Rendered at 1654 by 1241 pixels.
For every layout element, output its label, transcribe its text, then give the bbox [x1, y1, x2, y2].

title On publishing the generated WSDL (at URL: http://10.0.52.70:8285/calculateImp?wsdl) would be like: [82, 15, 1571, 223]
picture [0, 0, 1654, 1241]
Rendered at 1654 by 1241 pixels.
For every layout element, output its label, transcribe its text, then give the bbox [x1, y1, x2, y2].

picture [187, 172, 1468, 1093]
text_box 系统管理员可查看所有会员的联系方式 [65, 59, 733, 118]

▶ **Work to do**
Give the rows again from the start up to and including the line with "picture [0, 0, 1654, 1241]", switching "label" to "category" and leaving everything else unchanged.

▶ **Answer to the exercise**
Rendered at 1654 by 1241 pixels.
For every layout element, output its category, transcribe its text, then give the bbox [x1, y1, x2, y2].

title On publishing the generated WSDL (at URL: http://10.0.52.70:8285/calculateImp?wsdl) would be like: [82, 15, 1571, 223]
picture [0, 0, 1654, 1241]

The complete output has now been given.